Visual Place Recognition for Aerial Robotics: Exploring Accuracy-Computation Trade-off for Local Image Descriptors
This addresses the challenge of enabling robust VPR for UAVs with limited computational power, though it is incremental as it focuses on evaluating existing descriptors rather than proposing new methods.
The paper tackled the problem of Visual Place Recognition (VPR) for small Unmanned Aerial Vehicles (UAVs) by evaluating local image descriptors to balance accuracy and computational efficiency, finding that a trade-off between these factors is inevitable on resource-constrained hardware.

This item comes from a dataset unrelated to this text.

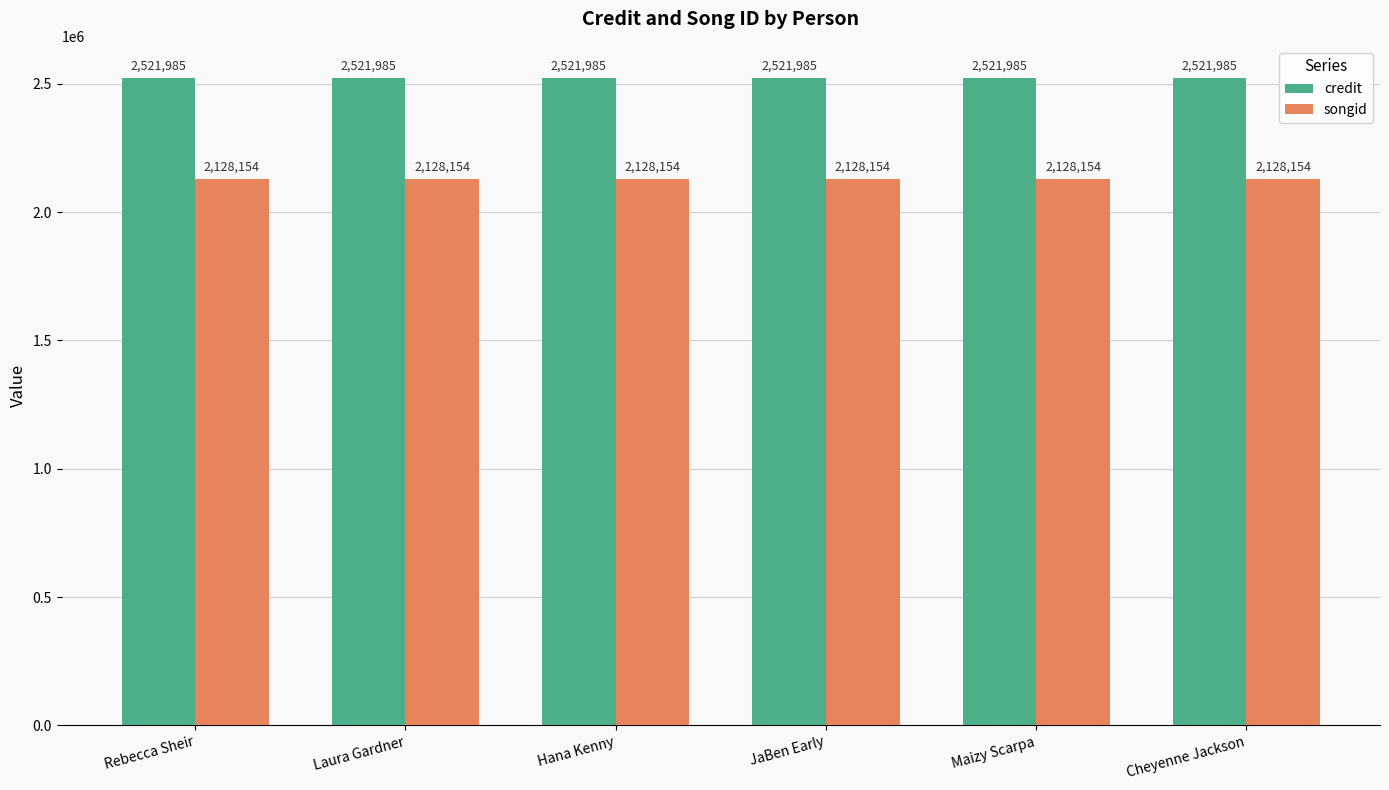

What is the difference between the highest and lowest values at Cheyenne Jackson?

393831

Visual Place Recognition (VPR) is a fundamental yet challenging task for small Unmanned Aerial Vehicle (UAV). The core reasons are the extreme viewpoint changes, and limited computational power onboard a UAV which restricts the applicability of robust but computation intensive state-of-the-art VPR methods. In this context, a viable approach is to use local image descriptors for performing VPR as these can be computed relatively efficiently without the need of any special hardware, such as a GPU. However, the choice of a local feature descriptor is not trivial and calls for a detailed investigation as there is a trade-off between VPR accuracy and the required computational effort. To fill this research gap, this paper examines the performance of several state-of-the-art local feature descriptors, both from accuracy and computational perspectives, specifically for VPR application utilizing standard aerial datasets. The presented results confirm that a trade-off between accuracy and computational effort is inevitable while executing VPR on resource-constrained hardware.